‘Dead Man’s Badge’ (2018) by Robert E. Dunn – highly recommended

IN A NUTSHELL
Dead Man’s Badge‘ is an excellent, full-on, action-packed, Southern Noir thriller, soaked in violence and powered by vengeance. It’s vivid, fresh and engaging.

I was already a fan of Robert Dunn’s books, but reading ‘The Sound Of Distant Engines’ or even the dark and violent Katrina Williams books hadn’t prepared me for ‘Dead Man’s Badge‘. 

It was an “I wanna stay up all night and finish this” kind of book, at least it was once I ditched the audiobook version and moved to the ebook. It grabbed me from the first scene, where our not-even-close-to-being-a-hero main character was being forced to dig his own grave in the desert.

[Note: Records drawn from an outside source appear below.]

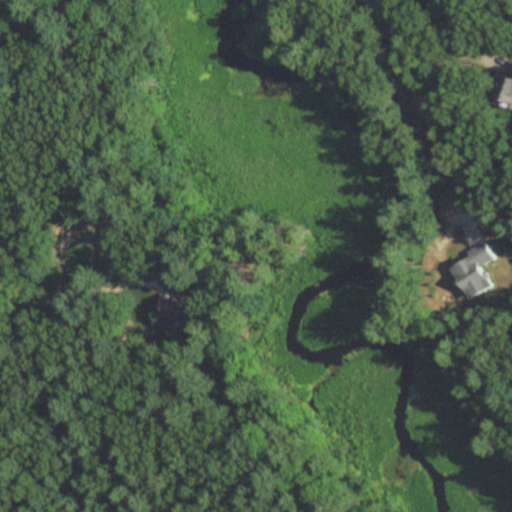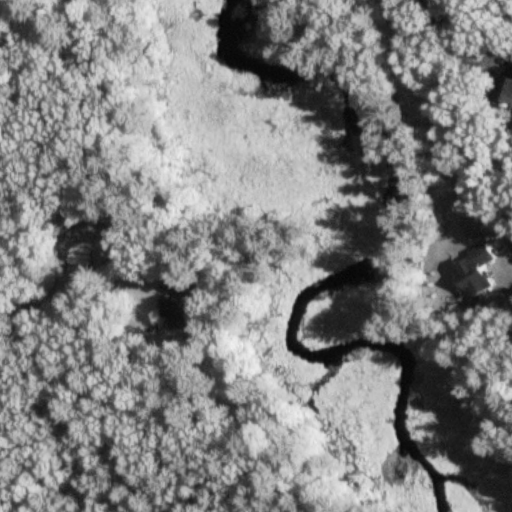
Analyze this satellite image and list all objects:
road: (465, 30)
road: (429, 103)
building: (474, 273)
building: (171, 284)
road: (69, 294)
building: (180, 311)
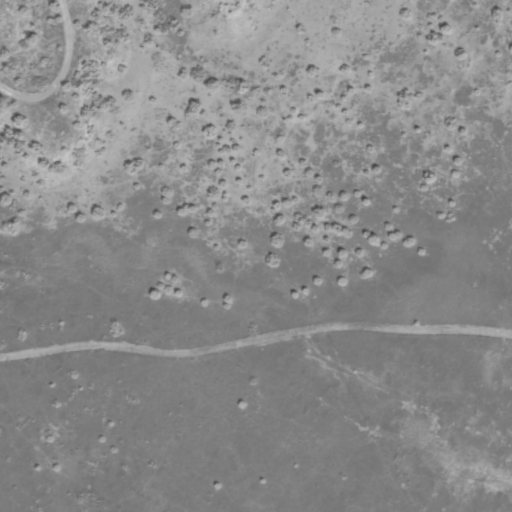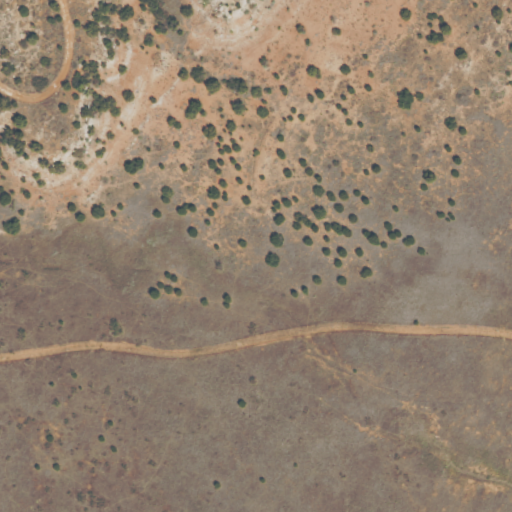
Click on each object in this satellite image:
road: (59, 70)
road: (256, 341)
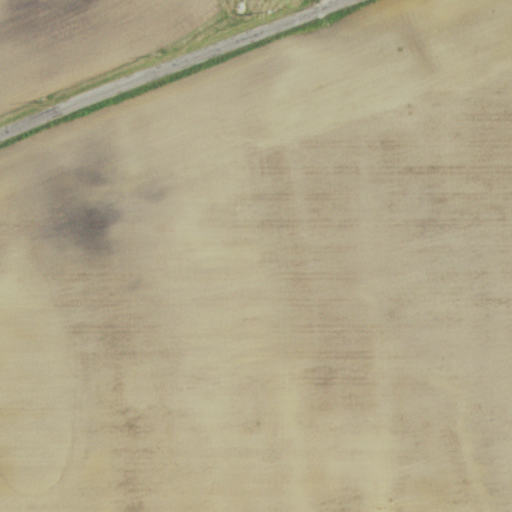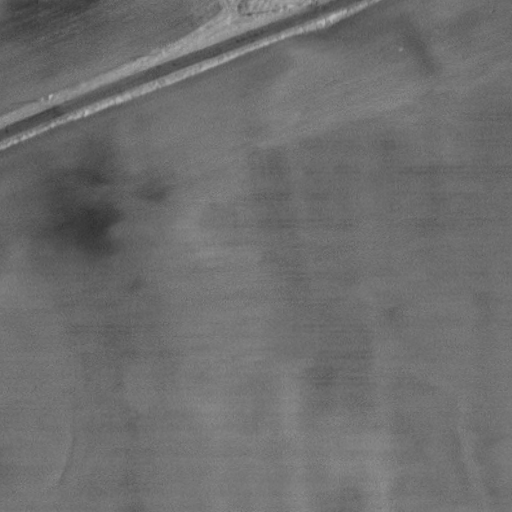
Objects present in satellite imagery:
road: (186, 74)
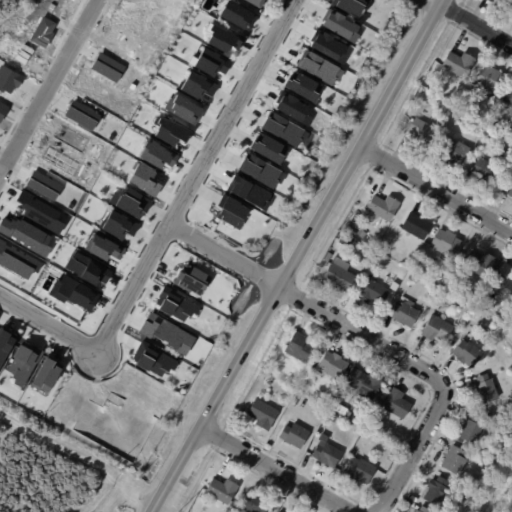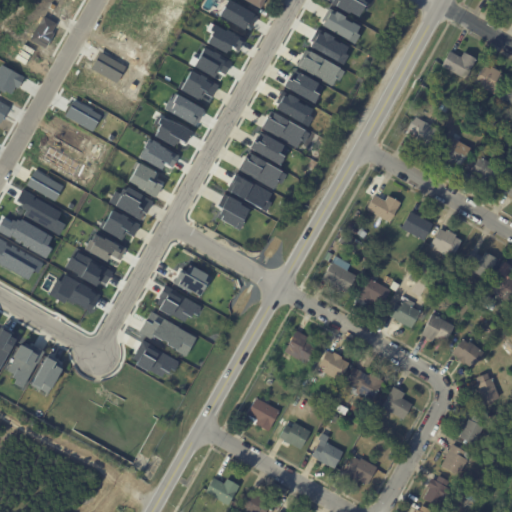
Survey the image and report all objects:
building: (504, 0)
building: (254, 2)
building: (502, 2)
building: (255, 3)
building: (350, 5)
building: (241, 17)
road: (471, 22)
building: (338, 26)
building: (325, 45)
building: (456, 63)
building: (458, 64)
building: (317, 68)
building: (487, 78)
building: (489, 80)
road: (49, 85)
building: (196, 86)
building: (300, 86)
building: (508, 94)
building: (509, 97)
building: (291, 108)
building: (443, 108)
building: (492, 122)
building: (282, 130)
building: (418, 130)
building: (421, 133)
building: (266, 148)
building: (511, 149)
building: (454, 150)
building: (452, 151)
building: (482, 169)
building: (259, 171)
building: (483, 171)
building: (508, 171)
road: (197, 174)
building: (143, 180)
road: (436, 186)
building: (506, 186)
building: (508, 188)
building: (247, 192)
building: (497, 198)
building: (129, 202)
building: (382, 206)
building: (380, 207)
building: (230, 211)
building: (117, 225)
building: (414, 225)
building: (416, 225)
building: (354, 231)
building: (361, 232)
building: (443, 242)
building: (445, 242)
road: (298, 256)
building: (328, 256)
building: (477, 263)
building: (480, 263)
building: (504, 267)
building: (337, 274)
building: (338, 275)
building: (388, 280)
building: (189, 281)
building: (503, 284)
building: (501, 287)
building: (370, 292)
building: (372, 292)
building: (483, 296)
building: (176, 306)
building: (485, 306)
building: (402, 313)
building: (492, 313)
building: (404, 314)
road: (47, 317)
building: (482, 318)
building: (497, 325)
building: (435, 328)
building: (436, 328)
building: (165, 333)
building: (298, 347)
building: (299, 347)
building: (465, 352)
building: (466, 353)
building: (153, 360)
building: (21, 363)
building: (331, 365)
building: (333, 365)
building: (44, 375)
building: (262, 377)
building: (361, 384)
building: (363, 384)
building: (484, 388)
building: (485, 389)
road: (442, 395)
building: (320, 399)
building: (394, 403)
building: (396, 403)
building: (337, 407)
building: (259, 414)
building: (261, 414)
building: (331, 416)
building: (471, 429)
building: (468, 431)
building: (292, 434)
building: (294, 435)
building: (324, 452)
building: (327, 454)
building: (453, 459)
building: (455, 460)
building: (358, 470)
building: (359, 470)
building: (457, 487)
building: (219, 490)
building: (221, 490)
building: (435, 490)
building: (436, 491)
building: (466, 492)
building: (254, 503)
building: (252, 504)
building: (420, 509)
building: (422, 510)
building: (277, 511)
building: (279, 511)
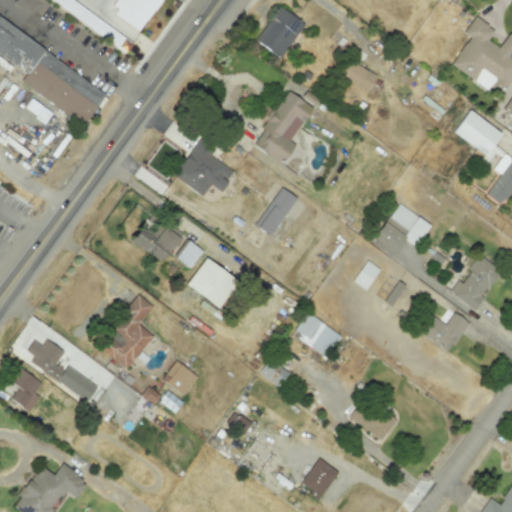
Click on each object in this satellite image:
building: (132, 11)
building: (133, 11)
road: (494, 19)
building: (93, 23)
building: (94, 24)
road: (354, 30)
building: (277, 31)
road: (80, 48)
building: (16, 50)
building: (484, 57)
building: (484, 58)
building: (48, 75)
building: (356, 75)
building: (63, 88)
road: (258, 89)
building: (508, 106)
building: (508, 107)
building: (35, 110)
building: (281, 124)
building: (474, 132)
road: (109, 149)
building: (200, 169)
building: (500, 179)
road: (30, 192)
building: (273, 211)
road: (169, 212)
road: (21, 224)
building: (399, 227)
building: (154, 240)
building: (186, 254)
road: (104, 273)
building: (363, 274)
building: (209, 282)
building: (473, 282)
building: (392, 293)
building: (442, 330)
building: (125, 334)
building: (313, 334)
building: (56, 368)
building: (271, 372)
building: (176, 378)
building: (22, 389)
building: (168, 401)
building: (369, 419)
road: (359, 441)
road: (466, 448)
road: (24, 453)
building: (316, 478)
road: (374, 483)
building: (45, 489)
building: (499, 503)
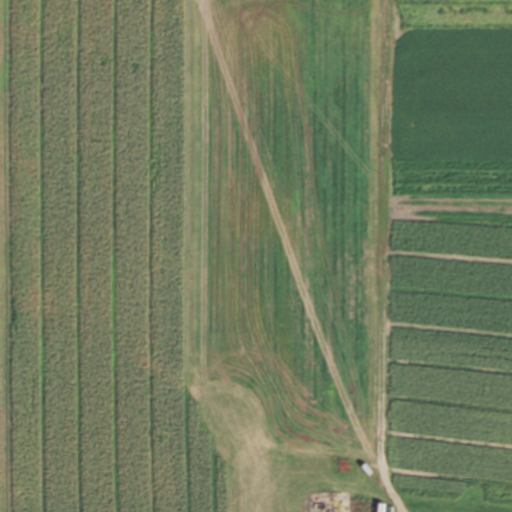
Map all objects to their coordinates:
crop: (249, 241)
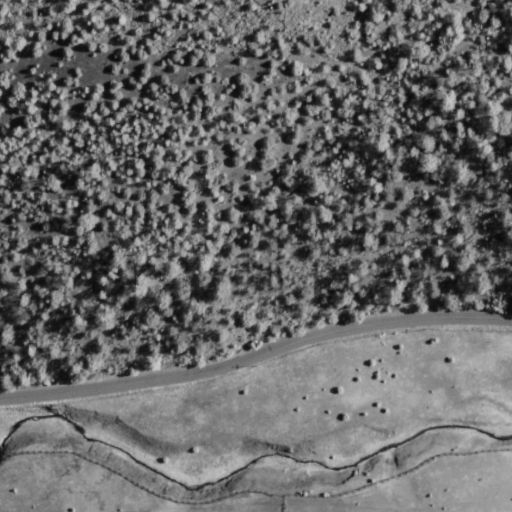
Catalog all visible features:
road: (255, 354)
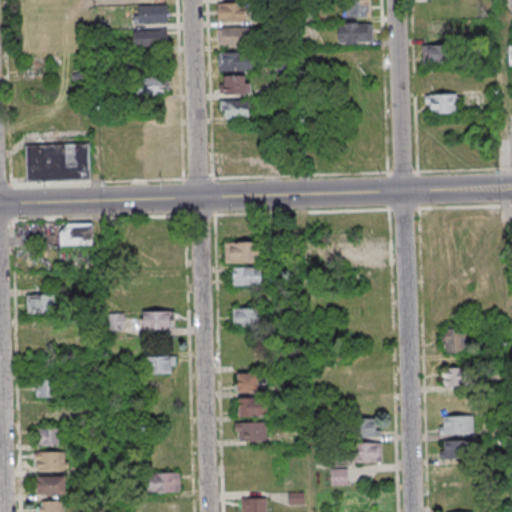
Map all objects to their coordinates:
building: (355, 8)
building: (232, 11)
building: (150, 14)
building: (354, 32)
building: (232, 35)
building: (153, 38)
building: (435, 53)
building: (509, 54)
building: (233, 60)
building: (234, 84)
building: (153, 85)
road: (301, 97)
building: (442, 103)
building: (234, 108)
building: (58, 161)
building: (58, 162)
road: (256, 177)
road: (256, 195)
road: (507, 200)
road: (466, 207)
building: (76, 234)
building: (363, 251)
building: (244, 252)
road: (198, 255)
road: (403, 255)
building: (246, 275)
building: (40, 304)
building: (245, 317)
building: (116, 321)
building: (157, 321)
building: (455, 340)
road: (102, 356)
building: (159, 365)
building: (454, 376)
building: (247, 382)
building: (46, 388)
building: (252, 406)
building: (456, 424)
building: (368, 426)
road: (2, 430)
building: (251, 430)
building: (49, 436)
building: (457, 448)
building: (366, 451)
building: (50, 461)
building: (339, 476)
building: (162, 482)
building: (51, 484)
building: (254, 504)
building: (50, 506)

The plot was clever and plausible. The story was propelled by a powerful current of violence and vengeance. The body count was high, trust was in short supply, and everyone had a hidden agenda. 

I came to, if not like then at least, admire our main character, Longview Moody. He was dangerous, disruptive, never thought ahead and never gave up. He had an unfortunate habit of seeing violence as the solution rather than the problem, but he was self-aware, far from stupid and was, in his own way, trying to do the right thing. Well, first trying to stay alive and then trying to do the right thing. 

I liked that Longview’s history with his family slowly came to the fore, shaping key elements of the story. I also liked that the Federal Agencies in the story were hard to distinguish from and were sometimes the same as the bad guys. This is consistently how Robert Dunn portrays the Feds, and it sounded plausible to me.

I don’t understand why this wasn’t at the top of the bestseller list. It’s better than most of the Reacher novels – just as much action and mystery but with better dialogue and well-grounded in the political realities of the United States’ Federal Agencies.  I think it would make a great TV series if HBO or Showtime picked it up.